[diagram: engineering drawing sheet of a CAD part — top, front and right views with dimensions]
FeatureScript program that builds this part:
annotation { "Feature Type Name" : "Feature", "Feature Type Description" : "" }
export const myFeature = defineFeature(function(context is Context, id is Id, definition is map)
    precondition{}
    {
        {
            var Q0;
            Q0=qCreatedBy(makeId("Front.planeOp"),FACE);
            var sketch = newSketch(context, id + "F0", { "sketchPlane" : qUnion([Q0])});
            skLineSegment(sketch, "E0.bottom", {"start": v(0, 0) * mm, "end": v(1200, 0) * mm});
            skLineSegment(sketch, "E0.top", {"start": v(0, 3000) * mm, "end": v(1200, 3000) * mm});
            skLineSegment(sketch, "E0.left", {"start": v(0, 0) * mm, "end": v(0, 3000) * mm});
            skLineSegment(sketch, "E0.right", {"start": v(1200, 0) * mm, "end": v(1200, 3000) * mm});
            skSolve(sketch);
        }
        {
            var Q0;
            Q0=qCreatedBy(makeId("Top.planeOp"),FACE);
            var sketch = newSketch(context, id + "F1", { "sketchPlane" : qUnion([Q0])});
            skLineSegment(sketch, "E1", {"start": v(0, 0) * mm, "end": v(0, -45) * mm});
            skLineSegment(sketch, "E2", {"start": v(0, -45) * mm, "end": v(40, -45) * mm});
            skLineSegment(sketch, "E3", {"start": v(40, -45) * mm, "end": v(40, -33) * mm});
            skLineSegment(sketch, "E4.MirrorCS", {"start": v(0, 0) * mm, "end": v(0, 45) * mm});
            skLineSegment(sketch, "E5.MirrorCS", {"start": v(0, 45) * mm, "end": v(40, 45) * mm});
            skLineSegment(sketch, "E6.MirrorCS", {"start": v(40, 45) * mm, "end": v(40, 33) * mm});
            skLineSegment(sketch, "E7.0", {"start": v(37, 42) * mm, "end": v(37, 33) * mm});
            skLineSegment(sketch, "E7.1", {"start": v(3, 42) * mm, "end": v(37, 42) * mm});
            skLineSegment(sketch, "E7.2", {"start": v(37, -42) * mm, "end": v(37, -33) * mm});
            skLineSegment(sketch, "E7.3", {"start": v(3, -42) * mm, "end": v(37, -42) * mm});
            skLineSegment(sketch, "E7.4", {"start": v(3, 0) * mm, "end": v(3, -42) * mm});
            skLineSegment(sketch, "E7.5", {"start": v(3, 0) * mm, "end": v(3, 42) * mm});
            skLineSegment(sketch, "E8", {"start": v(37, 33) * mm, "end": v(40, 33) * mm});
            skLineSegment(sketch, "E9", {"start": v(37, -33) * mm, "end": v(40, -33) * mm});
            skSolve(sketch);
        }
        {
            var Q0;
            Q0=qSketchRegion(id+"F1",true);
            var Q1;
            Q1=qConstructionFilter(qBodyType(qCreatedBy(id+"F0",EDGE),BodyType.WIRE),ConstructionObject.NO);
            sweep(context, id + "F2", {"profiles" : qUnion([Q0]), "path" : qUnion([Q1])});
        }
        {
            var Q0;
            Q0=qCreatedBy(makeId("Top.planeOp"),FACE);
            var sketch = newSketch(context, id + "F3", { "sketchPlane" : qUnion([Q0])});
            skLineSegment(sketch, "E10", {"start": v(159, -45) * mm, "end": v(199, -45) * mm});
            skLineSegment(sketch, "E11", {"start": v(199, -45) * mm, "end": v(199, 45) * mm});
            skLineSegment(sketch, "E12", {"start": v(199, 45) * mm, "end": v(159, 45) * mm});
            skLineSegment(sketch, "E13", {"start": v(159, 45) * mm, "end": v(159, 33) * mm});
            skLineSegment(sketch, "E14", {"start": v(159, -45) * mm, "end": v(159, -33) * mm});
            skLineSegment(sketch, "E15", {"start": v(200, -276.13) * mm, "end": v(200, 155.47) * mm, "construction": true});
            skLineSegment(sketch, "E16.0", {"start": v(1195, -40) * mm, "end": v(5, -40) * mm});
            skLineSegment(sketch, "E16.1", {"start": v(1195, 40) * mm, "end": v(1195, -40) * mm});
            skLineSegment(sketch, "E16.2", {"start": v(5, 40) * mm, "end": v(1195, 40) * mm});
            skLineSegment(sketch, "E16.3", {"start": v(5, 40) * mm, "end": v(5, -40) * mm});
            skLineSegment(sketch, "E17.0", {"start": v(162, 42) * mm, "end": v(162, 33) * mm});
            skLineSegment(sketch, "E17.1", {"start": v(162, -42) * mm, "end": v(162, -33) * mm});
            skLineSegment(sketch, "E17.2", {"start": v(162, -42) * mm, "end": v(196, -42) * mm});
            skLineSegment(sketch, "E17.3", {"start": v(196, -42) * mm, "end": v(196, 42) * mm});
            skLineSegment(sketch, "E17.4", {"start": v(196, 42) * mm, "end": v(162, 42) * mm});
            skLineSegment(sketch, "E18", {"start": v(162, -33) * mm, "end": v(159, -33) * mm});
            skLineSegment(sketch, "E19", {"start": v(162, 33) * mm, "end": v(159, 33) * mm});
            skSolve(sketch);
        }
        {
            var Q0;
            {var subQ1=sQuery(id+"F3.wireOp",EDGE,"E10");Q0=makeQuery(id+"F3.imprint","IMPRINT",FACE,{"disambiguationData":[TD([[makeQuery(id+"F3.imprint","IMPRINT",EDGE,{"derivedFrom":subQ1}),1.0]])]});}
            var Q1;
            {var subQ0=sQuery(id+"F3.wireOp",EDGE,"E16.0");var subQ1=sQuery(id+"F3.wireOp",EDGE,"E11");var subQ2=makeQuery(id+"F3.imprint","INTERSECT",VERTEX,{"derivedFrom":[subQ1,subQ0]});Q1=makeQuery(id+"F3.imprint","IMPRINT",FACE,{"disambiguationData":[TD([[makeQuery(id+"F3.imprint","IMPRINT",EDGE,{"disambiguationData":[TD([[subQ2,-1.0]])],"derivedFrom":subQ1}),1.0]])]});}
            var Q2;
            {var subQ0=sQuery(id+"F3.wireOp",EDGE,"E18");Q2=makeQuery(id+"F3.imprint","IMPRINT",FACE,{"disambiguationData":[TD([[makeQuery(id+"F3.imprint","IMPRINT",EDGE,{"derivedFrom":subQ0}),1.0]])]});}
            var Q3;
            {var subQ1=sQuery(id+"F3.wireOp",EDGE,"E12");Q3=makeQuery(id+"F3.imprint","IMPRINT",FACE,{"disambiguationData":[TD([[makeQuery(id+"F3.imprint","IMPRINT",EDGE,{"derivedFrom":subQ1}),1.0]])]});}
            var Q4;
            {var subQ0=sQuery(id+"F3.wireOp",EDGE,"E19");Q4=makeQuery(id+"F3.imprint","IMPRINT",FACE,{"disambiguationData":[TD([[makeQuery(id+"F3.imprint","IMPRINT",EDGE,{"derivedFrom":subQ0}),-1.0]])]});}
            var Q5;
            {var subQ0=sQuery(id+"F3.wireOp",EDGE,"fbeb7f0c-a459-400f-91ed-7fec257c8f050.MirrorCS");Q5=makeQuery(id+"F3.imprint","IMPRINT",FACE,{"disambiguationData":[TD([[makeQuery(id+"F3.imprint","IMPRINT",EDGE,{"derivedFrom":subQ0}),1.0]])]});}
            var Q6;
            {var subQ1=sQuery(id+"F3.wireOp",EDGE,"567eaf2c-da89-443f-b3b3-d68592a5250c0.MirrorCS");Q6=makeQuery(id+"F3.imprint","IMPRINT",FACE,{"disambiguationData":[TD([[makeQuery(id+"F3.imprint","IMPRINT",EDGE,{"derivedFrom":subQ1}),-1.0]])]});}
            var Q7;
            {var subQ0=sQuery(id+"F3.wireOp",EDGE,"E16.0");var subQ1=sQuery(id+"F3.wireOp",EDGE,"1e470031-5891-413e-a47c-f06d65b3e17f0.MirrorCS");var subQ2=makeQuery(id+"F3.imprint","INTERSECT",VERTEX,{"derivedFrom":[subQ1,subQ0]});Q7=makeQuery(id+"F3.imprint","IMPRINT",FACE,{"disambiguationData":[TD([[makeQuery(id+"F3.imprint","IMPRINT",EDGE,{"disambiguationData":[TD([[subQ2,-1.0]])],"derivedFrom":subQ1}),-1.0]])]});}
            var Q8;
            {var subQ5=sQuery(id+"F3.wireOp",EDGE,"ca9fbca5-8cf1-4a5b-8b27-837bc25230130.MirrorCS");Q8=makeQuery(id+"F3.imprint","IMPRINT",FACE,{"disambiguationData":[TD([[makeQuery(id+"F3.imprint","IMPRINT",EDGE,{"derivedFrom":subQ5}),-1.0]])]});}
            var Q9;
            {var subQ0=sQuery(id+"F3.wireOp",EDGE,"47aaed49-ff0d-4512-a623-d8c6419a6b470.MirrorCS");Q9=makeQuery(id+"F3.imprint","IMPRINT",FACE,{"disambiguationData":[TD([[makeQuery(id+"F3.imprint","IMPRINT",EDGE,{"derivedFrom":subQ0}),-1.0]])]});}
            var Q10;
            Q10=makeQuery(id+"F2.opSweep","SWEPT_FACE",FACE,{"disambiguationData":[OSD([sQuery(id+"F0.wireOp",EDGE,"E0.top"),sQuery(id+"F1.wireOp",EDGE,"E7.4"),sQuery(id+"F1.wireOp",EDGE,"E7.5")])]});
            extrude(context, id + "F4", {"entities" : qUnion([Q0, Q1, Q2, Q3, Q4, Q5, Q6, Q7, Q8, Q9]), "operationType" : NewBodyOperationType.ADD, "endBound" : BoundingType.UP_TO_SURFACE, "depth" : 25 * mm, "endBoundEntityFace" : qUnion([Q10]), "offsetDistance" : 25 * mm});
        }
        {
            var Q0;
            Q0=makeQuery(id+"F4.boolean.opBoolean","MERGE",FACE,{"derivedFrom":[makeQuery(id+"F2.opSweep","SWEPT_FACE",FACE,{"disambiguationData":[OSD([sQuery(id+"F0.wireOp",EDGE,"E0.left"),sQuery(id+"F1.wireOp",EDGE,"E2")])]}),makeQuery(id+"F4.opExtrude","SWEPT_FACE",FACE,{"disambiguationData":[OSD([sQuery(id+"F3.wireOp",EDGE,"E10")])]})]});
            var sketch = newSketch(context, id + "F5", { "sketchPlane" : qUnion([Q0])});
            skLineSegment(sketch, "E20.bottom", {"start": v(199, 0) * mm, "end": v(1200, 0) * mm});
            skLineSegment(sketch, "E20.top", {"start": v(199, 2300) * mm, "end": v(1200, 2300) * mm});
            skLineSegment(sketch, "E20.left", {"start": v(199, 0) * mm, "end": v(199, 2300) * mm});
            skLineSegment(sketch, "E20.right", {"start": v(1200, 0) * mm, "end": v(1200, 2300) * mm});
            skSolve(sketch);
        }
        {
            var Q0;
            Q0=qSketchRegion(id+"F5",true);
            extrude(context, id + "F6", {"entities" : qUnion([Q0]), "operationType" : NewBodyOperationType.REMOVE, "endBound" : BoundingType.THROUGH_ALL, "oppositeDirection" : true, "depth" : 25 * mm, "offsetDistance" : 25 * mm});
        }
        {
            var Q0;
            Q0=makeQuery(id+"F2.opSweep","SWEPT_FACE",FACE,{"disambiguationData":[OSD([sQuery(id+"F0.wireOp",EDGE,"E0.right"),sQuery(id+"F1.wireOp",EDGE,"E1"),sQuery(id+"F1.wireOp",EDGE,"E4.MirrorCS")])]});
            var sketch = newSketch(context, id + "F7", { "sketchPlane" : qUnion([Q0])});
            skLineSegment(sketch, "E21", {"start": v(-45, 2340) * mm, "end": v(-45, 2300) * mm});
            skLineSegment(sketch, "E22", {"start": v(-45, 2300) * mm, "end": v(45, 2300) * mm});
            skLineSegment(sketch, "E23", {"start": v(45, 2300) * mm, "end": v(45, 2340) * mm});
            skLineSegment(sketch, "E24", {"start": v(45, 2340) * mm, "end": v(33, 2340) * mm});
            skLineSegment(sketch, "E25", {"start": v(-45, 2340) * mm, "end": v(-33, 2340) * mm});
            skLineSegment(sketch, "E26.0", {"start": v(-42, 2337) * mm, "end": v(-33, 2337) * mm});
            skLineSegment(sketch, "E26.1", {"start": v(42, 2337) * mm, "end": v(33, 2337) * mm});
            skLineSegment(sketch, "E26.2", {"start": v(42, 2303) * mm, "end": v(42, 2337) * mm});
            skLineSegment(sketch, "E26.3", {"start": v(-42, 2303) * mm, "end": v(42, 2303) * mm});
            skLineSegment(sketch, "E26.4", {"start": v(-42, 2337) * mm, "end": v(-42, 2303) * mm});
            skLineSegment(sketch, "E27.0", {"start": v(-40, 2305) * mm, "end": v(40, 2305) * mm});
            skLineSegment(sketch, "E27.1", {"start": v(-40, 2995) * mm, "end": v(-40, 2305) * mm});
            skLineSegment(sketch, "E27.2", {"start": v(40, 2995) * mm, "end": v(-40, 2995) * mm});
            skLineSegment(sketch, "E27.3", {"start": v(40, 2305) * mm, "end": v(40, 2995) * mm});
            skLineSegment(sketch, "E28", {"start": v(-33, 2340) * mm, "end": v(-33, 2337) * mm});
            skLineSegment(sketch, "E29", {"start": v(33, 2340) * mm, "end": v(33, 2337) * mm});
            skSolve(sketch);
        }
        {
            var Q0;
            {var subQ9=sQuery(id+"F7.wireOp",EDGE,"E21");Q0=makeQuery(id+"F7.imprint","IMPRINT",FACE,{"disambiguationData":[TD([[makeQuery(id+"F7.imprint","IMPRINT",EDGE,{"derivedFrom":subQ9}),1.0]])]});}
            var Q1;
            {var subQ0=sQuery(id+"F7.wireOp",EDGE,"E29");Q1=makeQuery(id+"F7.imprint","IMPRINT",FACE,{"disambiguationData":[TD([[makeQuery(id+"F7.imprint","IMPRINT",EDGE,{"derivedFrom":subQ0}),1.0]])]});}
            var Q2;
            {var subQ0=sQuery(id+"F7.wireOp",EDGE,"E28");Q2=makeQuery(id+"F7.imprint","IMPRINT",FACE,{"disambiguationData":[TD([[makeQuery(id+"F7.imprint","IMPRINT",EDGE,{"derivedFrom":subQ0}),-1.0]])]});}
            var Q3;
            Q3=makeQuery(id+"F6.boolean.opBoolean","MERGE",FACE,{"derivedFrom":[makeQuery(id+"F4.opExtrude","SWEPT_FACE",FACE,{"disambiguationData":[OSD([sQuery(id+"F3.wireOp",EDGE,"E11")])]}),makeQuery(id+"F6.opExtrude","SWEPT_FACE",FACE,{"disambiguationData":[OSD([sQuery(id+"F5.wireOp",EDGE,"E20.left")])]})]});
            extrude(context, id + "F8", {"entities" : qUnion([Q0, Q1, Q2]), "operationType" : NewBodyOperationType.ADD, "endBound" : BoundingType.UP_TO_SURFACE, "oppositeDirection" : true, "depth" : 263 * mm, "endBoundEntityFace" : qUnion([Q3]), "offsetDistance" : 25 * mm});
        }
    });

**Written exercise**: Find each line in the records above that contains the word "part" and copy it out.

**Answer**:
[diagram: engineering drawing sheet of a CAD part — top, front and right views with dimensions]
FeatureScript program that builds this part:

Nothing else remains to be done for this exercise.